• What the task asks:
Please copy out each line of the entries in which "Left" appears.

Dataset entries

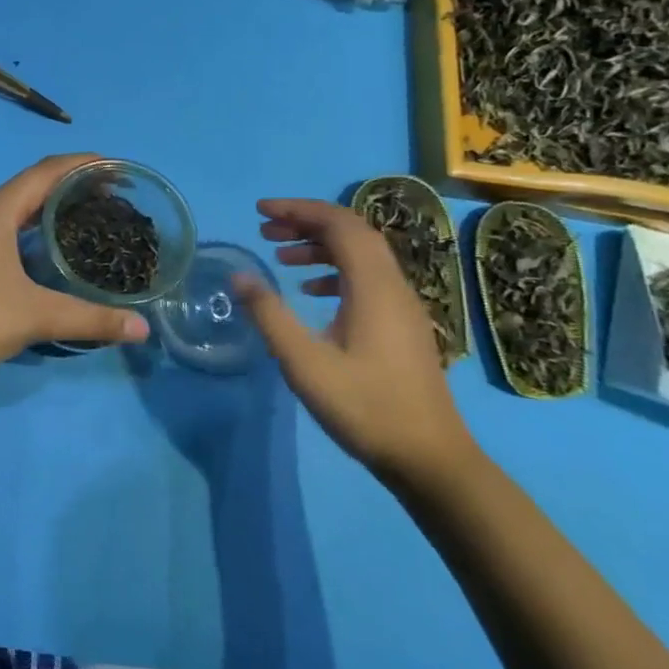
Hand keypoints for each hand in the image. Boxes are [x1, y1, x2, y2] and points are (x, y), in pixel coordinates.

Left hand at [0, 155, 150, 379]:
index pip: (47, 171)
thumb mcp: (36, 316)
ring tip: (89, 217)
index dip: (84, 164)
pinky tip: (51, 249)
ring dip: (52, 206)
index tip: (119, 168)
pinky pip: (7, 225)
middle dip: (73, 185)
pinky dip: (34, 226)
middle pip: (33, 185)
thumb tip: (142, 329)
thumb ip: (90, 319)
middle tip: (114, 196)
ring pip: (18, 206)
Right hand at [233, 198, 475, 487]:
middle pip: (353, 233)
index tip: (260, 211)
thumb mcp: (304, 363)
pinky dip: (335, 271)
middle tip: (265, 230)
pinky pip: (367, 278)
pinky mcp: (402, 325)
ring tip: (280, 256)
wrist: (429, 459)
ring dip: (320, 246)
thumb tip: (239, 275)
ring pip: (361, 255)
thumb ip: (270, 315)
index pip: (340, 224)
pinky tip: (310, 292)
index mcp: (373, 287)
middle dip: (307, 223)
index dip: (299, 210)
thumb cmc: (365, 407)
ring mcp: (402, 306)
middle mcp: (394, 286)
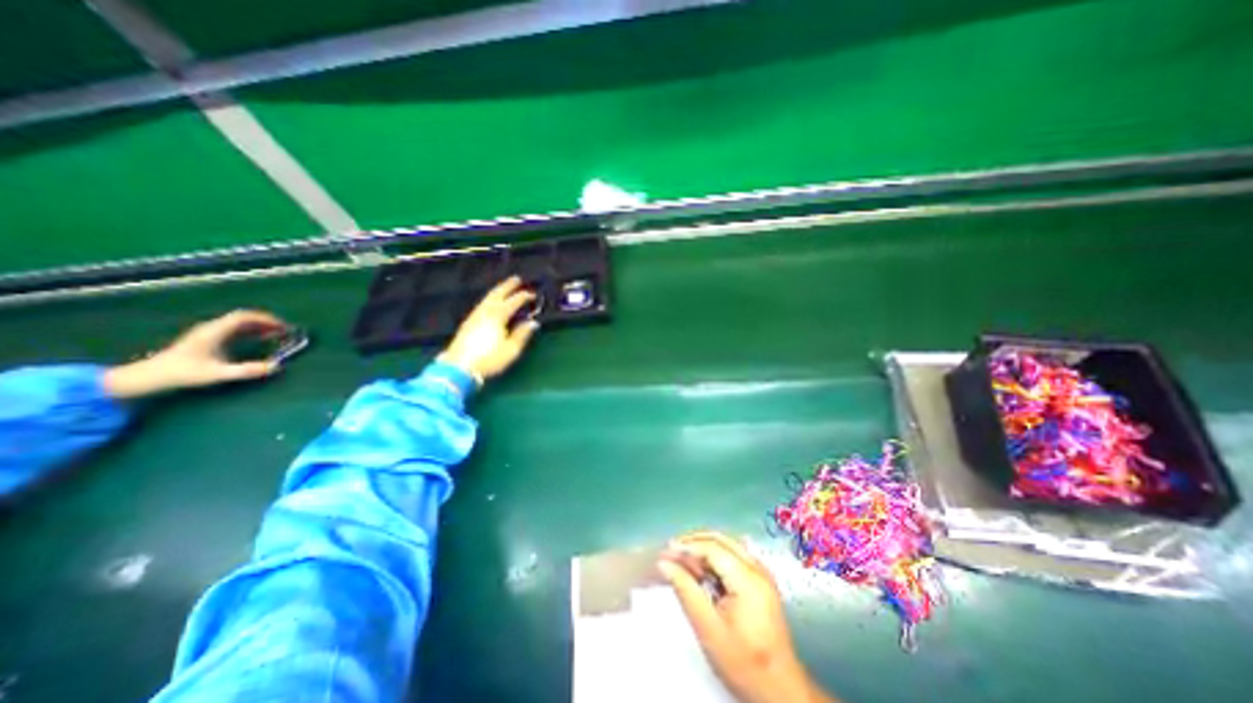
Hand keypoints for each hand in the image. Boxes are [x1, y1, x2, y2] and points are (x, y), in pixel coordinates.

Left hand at [104, 310, 289, 397]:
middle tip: (285, 331)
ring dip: (260, 326)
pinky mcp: (208, 339)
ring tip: (277, 335)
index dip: (266, 319)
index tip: (284, 326)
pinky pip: (235, 329)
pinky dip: (252, 331)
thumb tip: (277, 366)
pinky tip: (260, 340)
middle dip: (267, 322)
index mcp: (214, 331)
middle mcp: (212, 328)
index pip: (244, 316)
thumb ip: (248, 370)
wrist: (147, 376)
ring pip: (239, 323)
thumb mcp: (218, 373)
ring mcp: (208, 332)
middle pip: (243, 318)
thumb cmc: (182, 373)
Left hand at [437, 275, 541, 383]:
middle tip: (516, 278)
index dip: (523, 297)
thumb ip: (522, 334)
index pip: (513, 302)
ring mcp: (474, 317)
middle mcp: (485, 312)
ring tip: (505, 287)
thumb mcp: (511, 349)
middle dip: (507, 286)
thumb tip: (533, 322)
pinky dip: (489, 299)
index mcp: (498, 316)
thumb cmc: (490, 359)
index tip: (533, 294)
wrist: (460, 367)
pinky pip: (482, 304)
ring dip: (497, 291)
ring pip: (487, 298)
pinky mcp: (468, 323)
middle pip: (497, 294)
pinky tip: (491, 303)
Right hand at [659, 533, 834, 702]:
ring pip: (728, 545)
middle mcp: (757, 568)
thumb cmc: (743, 662)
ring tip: (683, 559)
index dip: (688, 545)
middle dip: (695, 541)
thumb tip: (664, 563)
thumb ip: (686, 590)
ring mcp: (762, 573)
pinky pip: (735, 555)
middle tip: (672, 550)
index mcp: (748, 578)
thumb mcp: (708, 628)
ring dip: (704, 547)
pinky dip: (715, 556)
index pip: (713, 548)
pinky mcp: (761, 581)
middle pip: (721, 540)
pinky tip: (702, 569)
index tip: (666, 550)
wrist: (781, 690)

• Your solution:
Left hand at [0, 155, 150, 379]:
Left hand at [104, 310, 289, 397]:
Left hand at [437, 275, 541, 383]:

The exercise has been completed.